Bodies warn against US-style internal control

Profession and industry responds to Turnbull guidance, with principles-based approach heralded as the way forward.

The first consultation phase of the review into Turnbull’s guidance on internal control has just concluded. Here are some of the views over what direction any revised recommendations should follow.

ACCA
‘Turnbull’s principles-based approach has been more successful than the prescriptive line we have seen from the US via Sarbanes-Oxley,’ said ACCA chief executive Allen Blewitt.

‘We believe that the FRC review must retain a broad spectrum of internal controls, as opposed to Sarbox’s sole focus on matters which affect external financial reporting. But boards must not become too risk-averse ? risk management should be about seizing opportunities presented by the unexpected, as well as managing the downside.’

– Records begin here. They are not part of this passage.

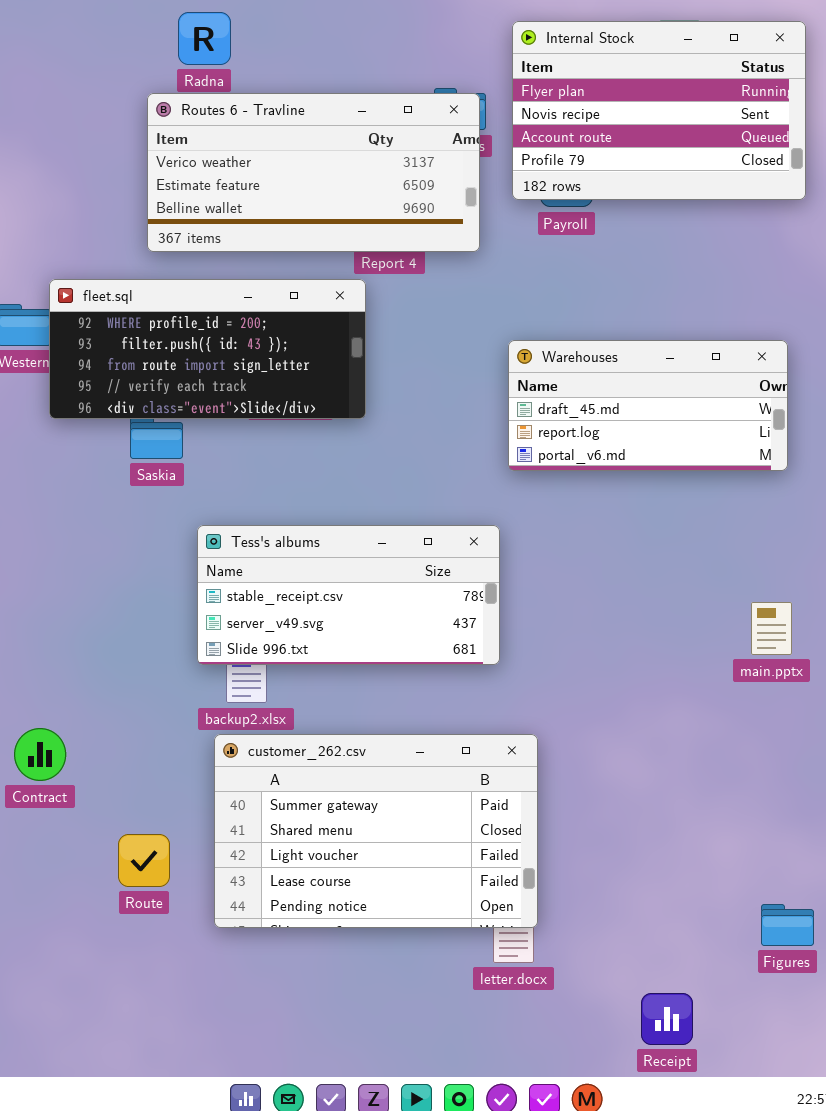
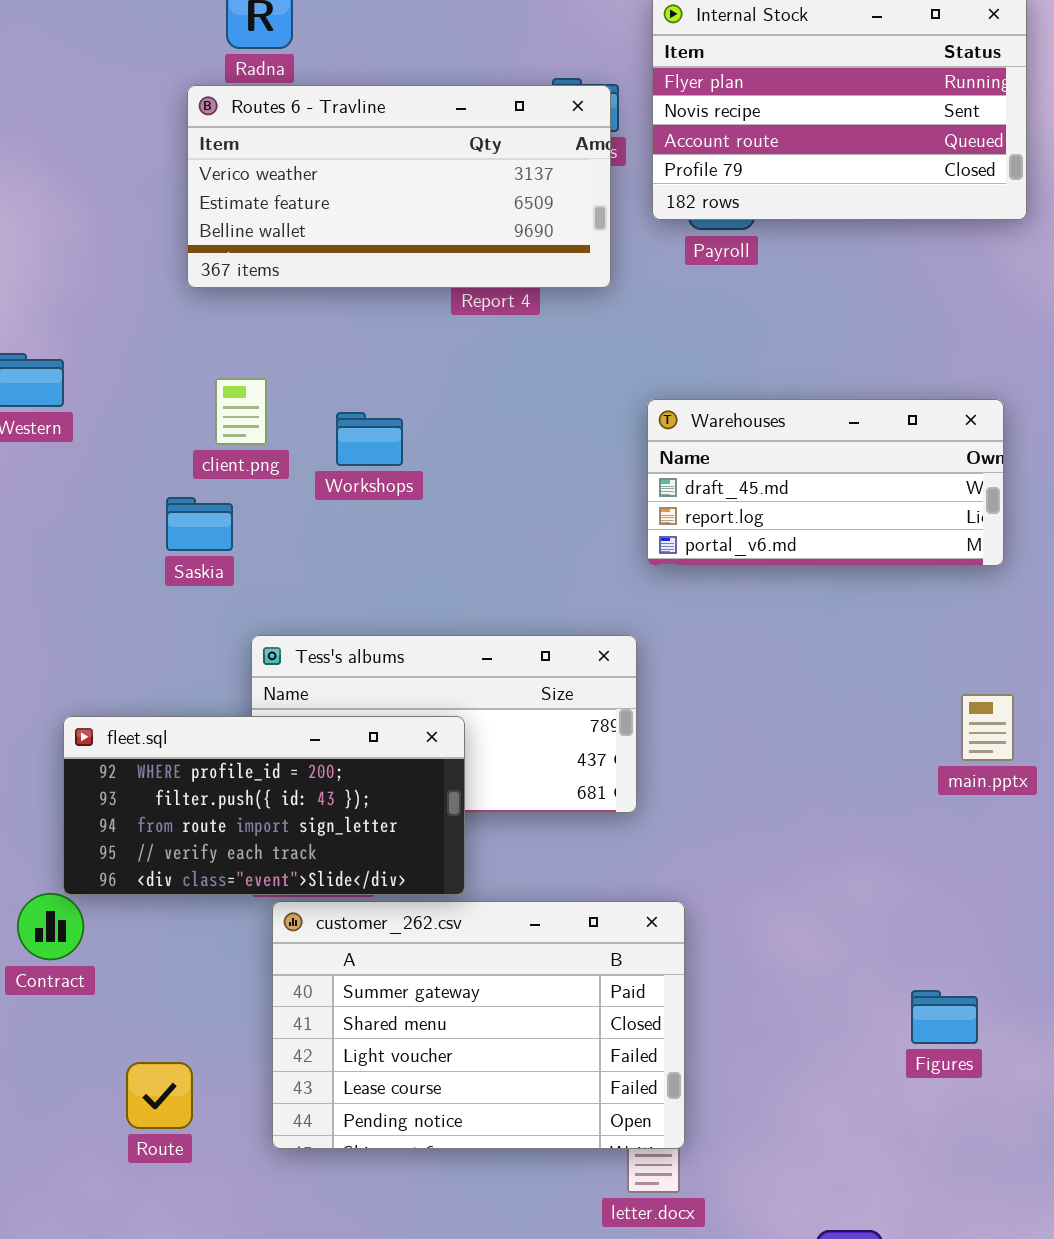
fleet.sql: [49,279,366,419] -> [63,716,465,895], moved
main.pptx: [751,602,792,655] -> [961,694,1014,761], moved
Route: [118,834,170,887] -> [126,1062,193,1129], moved
Figures: [761,904,814,946] -> [911,990,978,1044], moved

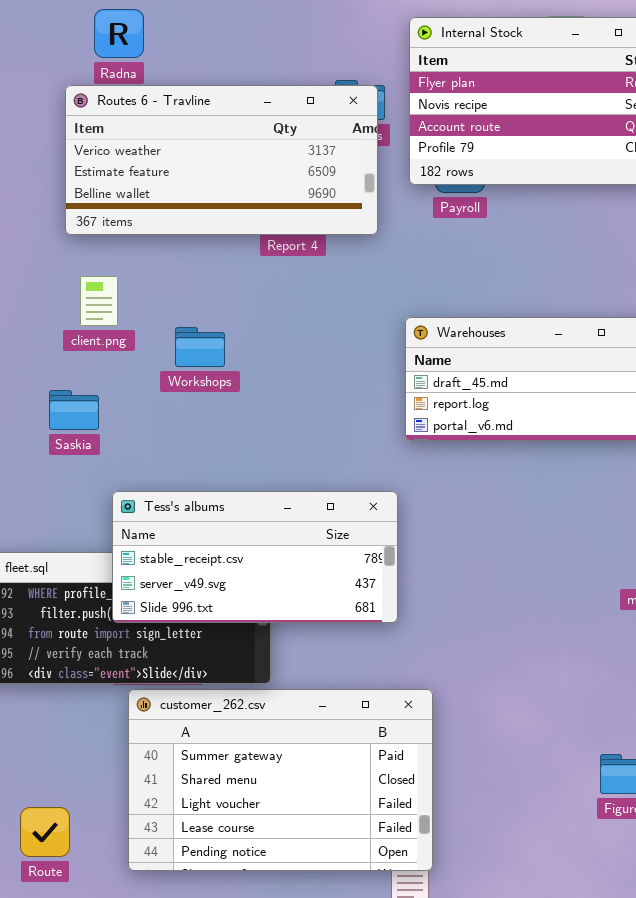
client.png: [215,378,267,445] -> [80,276,118,326], moved
Tess's albums: [251,635,637,813] -> [112,491,398,623], raised

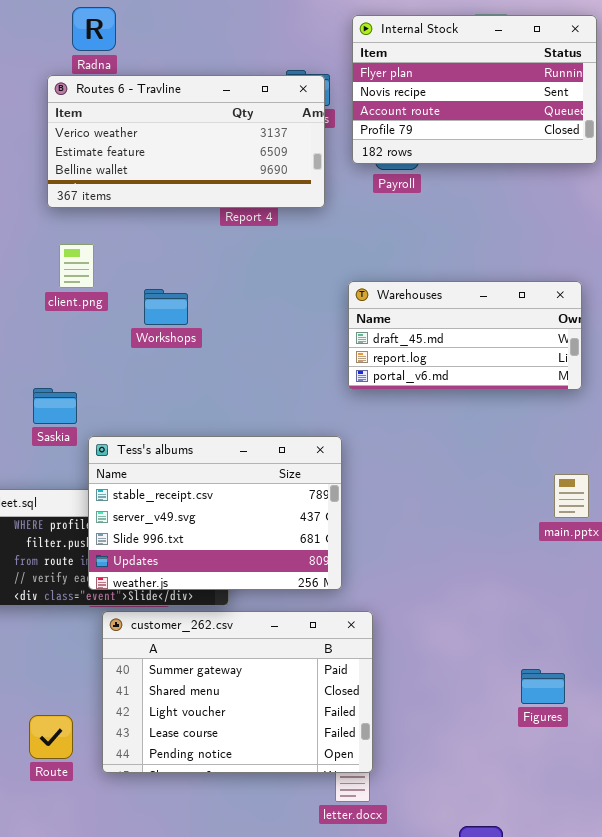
Saskia: [49,390,99,430] -> [33,388,77,424], moved
Tess's albums: [112,491,398,623] -> [88,436,342,590], resized
Route: [20,807,70,857] -> [29,715,73,759], moved

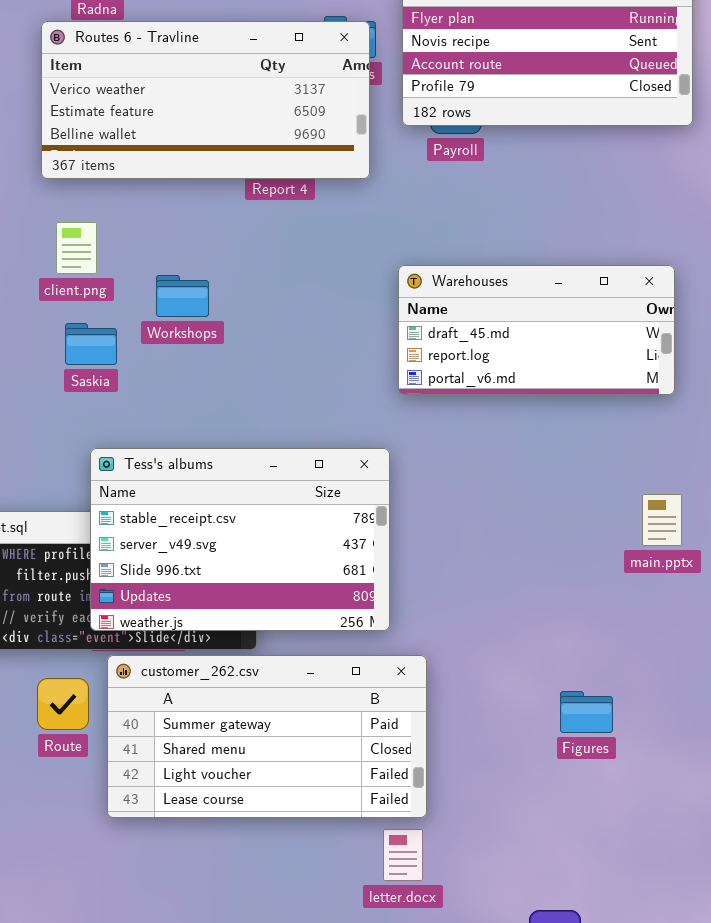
Saskia: [33,388,77,424] -> [65,323,117,365], moved
customer_262.csv: [102,611,373,773] -> [107,655,427,818], resized
Figures: [521,669,565,704] -> [560,691,613,733], moved
Route: [29,715,73,759] -> [37,678,89,730], moved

Blewitt added that market pressure will deliver more meaningful disclosures on internal controls than the suggested assertions of effectiveness, with the soon-to-be-introduced operating and financial review suggested as the ideal place for such disclosure.

CIMA
Charles Tilley, chief executive at CIMA, said that ‘the current approach of a high-level principles and risk-based approach is the correct one’ and that the report ‘should cover all controls, not just the financial ones’, but that there were several ‘practical issues’ surrounding public reporting of the controls.

ICAEW
Sir Hugh Collum, chairman of the Institute’s corporate governance committee, argued that should the board’s private assessment be made public; ‘there would inevitably be calls for this to be audited, leading to substantial additional costs’. It could also undermine the trust that underpins the capital market system, he said.

Sir Hugh thought that the current Turnbull guidance’s principles-based approach had been largely successful, leading to more meaningful and thorough consideration of risk at the board level.

He said the ICAEW would also resist any move to limit the scope of focus to just financial controls as this ‘would not take into account the full diversity of risks companies face’.

ABI
A submission from the Association of British Insurers said that ‘we would not support the indiscriminate import of overseas requirements’. It raised particular objection to any move towards a Sarbanes-Oxley style framework. It was, however, more receptive to the idea of public statements on effectiveness of controls.

While it understood reservations on the subject, it believed that ‘the opportunity for engagement with shareholders – which should follow from discursive discussion of risks and how they are managed – should itself contribute to good management of risk and improved confidence’.